EXERCISE — Please count the lines in the data below that mention the word "navýšení", then give only the total.

INPUT DATA —

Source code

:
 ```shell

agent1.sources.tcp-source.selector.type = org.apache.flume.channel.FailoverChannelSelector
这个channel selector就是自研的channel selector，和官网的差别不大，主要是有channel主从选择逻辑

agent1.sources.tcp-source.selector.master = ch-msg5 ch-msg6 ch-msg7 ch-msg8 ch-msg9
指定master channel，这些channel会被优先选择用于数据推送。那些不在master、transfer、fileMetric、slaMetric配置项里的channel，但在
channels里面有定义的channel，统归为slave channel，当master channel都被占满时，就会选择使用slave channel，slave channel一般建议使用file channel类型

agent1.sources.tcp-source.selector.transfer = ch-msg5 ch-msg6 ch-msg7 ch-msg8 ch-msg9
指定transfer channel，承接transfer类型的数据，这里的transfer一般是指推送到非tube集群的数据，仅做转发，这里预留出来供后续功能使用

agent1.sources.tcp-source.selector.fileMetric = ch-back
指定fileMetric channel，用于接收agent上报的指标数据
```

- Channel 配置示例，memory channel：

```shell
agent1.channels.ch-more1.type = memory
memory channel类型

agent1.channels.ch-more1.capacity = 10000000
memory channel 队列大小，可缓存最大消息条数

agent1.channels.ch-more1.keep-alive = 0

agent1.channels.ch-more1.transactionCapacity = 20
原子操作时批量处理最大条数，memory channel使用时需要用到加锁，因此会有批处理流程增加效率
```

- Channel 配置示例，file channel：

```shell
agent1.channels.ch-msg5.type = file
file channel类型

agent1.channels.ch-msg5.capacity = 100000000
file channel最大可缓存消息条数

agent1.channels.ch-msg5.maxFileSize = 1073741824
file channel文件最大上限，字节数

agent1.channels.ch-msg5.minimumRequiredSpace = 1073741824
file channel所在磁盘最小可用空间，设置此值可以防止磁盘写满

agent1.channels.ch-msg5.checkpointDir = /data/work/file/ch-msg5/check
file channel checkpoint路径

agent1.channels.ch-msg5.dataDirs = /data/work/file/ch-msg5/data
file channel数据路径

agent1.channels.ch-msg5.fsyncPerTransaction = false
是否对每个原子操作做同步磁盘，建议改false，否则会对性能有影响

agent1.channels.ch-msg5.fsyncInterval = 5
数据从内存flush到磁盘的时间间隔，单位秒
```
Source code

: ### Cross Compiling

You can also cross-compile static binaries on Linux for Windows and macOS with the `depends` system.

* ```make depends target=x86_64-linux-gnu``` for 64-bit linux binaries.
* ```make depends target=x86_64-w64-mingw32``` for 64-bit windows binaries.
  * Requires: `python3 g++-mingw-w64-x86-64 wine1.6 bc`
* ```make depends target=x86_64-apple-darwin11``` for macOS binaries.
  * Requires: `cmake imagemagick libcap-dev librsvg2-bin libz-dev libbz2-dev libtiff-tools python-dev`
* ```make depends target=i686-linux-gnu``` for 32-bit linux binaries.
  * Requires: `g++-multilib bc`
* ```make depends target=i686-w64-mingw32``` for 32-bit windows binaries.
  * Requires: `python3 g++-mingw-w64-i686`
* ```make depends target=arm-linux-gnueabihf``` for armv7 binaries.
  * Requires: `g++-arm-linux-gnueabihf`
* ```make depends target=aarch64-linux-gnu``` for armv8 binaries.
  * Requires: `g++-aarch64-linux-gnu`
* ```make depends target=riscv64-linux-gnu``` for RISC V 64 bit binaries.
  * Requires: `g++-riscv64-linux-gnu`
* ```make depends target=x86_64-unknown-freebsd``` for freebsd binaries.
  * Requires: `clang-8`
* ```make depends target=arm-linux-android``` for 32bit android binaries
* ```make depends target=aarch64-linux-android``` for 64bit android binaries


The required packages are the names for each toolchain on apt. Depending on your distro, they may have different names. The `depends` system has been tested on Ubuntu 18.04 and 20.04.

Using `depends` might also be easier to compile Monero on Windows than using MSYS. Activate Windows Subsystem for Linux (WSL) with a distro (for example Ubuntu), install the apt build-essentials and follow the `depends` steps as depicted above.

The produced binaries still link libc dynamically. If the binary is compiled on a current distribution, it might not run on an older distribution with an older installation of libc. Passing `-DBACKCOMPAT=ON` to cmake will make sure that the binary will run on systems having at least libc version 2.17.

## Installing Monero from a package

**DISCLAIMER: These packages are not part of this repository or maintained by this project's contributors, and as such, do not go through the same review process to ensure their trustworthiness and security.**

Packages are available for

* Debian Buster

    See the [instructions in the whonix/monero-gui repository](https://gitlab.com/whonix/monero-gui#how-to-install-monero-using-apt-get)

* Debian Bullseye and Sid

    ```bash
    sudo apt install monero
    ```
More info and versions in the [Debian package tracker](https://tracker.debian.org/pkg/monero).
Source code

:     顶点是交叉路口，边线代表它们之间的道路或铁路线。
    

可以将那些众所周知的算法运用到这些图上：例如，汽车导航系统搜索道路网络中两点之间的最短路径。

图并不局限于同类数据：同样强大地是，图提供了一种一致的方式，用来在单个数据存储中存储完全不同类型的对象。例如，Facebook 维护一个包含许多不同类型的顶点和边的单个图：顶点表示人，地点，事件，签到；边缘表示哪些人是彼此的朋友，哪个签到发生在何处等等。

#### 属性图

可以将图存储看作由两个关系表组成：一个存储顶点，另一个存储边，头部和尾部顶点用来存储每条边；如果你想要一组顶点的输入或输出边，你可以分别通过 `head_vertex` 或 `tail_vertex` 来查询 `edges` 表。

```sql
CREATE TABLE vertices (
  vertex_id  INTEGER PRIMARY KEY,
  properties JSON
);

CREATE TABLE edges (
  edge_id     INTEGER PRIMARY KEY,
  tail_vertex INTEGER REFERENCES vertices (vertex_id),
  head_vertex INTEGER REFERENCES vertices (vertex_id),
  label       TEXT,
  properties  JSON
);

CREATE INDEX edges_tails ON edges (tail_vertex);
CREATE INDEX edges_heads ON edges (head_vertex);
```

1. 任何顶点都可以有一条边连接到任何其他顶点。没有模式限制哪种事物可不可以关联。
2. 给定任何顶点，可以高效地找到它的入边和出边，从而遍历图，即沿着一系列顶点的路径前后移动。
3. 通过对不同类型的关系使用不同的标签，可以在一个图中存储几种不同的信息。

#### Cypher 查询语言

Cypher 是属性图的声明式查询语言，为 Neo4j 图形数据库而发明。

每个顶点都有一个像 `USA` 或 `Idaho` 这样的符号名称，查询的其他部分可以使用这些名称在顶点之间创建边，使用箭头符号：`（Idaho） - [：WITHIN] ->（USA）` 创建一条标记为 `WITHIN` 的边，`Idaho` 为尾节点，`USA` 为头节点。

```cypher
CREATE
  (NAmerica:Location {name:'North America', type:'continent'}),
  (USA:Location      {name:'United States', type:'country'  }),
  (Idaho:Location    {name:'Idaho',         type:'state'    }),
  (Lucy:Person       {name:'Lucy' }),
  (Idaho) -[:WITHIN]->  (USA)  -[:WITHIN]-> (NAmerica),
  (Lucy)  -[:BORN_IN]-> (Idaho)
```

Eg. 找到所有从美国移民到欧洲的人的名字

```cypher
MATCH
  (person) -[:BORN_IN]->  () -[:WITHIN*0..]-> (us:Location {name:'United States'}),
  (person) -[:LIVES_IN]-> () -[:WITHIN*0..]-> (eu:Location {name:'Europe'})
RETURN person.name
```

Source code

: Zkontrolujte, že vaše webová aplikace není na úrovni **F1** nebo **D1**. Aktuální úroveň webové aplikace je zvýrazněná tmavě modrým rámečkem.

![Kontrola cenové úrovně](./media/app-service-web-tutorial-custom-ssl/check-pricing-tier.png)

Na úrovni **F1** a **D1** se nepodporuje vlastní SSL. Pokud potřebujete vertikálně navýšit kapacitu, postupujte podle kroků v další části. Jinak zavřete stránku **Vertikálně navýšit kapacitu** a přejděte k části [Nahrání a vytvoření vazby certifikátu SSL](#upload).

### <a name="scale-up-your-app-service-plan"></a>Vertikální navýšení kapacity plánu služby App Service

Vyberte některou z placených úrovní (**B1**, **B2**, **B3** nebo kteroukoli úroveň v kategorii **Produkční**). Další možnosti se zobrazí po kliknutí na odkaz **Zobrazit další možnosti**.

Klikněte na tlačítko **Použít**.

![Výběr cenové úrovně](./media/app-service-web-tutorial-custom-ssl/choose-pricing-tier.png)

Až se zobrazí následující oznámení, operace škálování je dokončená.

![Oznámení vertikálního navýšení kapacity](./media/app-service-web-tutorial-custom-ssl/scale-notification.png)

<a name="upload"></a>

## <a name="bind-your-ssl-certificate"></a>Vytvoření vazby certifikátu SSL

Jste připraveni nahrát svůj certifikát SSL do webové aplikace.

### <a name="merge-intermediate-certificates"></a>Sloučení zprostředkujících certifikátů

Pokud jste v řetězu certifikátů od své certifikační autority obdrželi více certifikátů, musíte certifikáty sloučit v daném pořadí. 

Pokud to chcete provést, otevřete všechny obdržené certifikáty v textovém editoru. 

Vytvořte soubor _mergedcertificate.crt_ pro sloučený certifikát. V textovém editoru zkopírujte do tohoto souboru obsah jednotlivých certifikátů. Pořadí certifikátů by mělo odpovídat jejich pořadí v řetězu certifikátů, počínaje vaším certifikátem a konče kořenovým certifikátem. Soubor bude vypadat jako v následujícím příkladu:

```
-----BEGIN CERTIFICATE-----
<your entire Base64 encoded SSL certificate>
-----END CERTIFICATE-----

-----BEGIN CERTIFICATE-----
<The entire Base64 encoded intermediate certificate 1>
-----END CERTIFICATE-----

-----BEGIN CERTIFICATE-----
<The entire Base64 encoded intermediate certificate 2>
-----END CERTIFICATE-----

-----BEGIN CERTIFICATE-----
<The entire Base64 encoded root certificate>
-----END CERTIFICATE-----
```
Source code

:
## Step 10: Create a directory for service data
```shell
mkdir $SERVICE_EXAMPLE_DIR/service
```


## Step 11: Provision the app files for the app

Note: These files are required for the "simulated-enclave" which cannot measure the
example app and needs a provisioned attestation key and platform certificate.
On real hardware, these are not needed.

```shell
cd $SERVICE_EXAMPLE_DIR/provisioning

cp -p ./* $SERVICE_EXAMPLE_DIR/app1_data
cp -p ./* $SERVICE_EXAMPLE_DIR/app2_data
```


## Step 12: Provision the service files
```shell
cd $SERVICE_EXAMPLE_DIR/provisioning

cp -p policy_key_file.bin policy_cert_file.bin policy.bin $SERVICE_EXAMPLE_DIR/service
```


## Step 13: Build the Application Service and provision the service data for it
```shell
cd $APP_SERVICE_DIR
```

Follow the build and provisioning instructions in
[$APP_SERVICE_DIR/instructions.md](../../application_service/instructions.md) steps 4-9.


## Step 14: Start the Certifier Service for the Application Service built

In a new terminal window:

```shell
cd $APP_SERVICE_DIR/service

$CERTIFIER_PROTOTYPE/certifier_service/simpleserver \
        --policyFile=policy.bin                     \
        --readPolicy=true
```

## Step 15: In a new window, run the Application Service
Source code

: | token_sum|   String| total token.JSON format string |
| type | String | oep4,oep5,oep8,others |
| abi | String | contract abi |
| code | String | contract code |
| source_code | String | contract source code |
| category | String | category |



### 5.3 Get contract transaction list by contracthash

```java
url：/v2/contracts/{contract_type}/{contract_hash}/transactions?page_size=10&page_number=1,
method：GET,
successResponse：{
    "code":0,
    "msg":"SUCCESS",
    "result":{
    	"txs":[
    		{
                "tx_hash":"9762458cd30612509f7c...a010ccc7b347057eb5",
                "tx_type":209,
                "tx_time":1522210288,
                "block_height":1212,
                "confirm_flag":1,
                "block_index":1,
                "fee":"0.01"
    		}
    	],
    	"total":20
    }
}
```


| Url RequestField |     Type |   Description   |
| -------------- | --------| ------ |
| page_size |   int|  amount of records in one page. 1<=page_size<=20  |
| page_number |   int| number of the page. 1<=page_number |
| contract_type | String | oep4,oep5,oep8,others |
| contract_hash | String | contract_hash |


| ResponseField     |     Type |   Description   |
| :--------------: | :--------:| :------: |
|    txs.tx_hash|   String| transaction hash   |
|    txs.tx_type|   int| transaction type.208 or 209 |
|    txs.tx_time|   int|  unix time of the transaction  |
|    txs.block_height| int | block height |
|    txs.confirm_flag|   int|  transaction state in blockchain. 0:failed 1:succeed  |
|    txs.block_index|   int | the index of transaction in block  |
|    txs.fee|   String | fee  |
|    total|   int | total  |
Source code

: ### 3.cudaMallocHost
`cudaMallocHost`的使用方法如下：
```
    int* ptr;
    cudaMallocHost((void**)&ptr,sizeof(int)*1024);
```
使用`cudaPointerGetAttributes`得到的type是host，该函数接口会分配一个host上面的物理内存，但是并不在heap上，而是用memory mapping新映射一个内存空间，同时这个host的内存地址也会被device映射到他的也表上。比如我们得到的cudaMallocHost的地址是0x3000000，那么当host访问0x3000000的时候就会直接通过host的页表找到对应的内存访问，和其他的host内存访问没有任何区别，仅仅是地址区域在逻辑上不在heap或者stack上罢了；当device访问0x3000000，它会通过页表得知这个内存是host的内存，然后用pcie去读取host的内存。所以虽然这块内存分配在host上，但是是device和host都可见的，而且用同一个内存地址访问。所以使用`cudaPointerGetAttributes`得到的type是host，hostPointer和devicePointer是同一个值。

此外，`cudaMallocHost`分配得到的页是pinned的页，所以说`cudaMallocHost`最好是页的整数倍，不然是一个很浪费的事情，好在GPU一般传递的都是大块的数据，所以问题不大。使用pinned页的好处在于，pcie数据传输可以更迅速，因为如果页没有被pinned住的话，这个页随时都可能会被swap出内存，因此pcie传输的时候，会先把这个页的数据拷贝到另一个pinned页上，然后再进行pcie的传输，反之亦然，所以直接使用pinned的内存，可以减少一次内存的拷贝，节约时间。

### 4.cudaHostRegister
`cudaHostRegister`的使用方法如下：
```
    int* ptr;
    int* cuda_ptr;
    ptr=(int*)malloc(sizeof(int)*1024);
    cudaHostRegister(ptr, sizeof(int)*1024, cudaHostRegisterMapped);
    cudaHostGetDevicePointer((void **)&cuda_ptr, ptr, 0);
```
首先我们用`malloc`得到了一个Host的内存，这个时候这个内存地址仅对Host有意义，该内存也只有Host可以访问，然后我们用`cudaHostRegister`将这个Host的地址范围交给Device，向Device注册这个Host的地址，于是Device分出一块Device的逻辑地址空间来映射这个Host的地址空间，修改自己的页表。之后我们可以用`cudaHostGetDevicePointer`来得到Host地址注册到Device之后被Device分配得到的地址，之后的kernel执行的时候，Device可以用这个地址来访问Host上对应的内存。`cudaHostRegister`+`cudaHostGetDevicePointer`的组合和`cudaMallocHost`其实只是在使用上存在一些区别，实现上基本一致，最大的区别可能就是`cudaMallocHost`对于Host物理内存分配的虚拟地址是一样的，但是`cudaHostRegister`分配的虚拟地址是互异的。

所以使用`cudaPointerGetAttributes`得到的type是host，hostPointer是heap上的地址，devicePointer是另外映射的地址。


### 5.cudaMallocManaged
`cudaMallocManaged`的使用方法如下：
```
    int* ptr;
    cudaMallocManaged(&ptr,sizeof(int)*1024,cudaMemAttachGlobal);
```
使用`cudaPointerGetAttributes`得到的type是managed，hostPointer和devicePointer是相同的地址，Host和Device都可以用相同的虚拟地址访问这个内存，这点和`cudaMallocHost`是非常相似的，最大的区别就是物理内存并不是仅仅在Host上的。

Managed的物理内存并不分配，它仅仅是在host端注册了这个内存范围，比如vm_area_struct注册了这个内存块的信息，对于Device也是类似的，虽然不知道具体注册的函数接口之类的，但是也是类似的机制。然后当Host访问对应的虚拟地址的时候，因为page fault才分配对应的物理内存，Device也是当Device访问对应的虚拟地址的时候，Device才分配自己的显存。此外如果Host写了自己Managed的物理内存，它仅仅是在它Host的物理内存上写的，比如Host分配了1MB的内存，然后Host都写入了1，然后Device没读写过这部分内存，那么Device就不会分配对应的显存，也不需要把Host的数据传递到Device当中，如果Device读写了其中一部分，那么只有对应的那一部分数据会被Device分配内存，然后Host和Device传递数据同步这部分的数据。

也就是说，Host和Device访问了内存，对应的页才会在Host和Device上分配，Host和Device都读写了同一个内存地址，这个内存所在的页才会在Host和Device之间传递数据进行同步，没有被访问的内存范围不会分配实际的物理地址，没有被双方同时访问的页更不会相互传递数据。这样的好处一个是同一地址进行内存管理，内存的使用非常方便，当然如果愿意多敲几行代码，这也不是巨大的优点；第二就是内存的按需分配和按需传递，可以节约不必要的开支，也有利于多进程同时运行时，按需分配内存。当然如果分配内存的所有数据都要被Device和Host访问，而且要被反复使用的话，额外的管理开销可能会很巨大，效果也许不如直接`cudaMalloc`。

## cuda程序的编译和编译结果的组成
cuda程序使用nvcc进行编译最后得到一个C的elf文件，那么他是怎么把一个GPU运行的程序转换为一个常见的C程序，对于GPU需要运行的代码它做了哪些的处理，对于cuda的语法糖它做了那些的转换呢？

YOUR RESPONSE — 2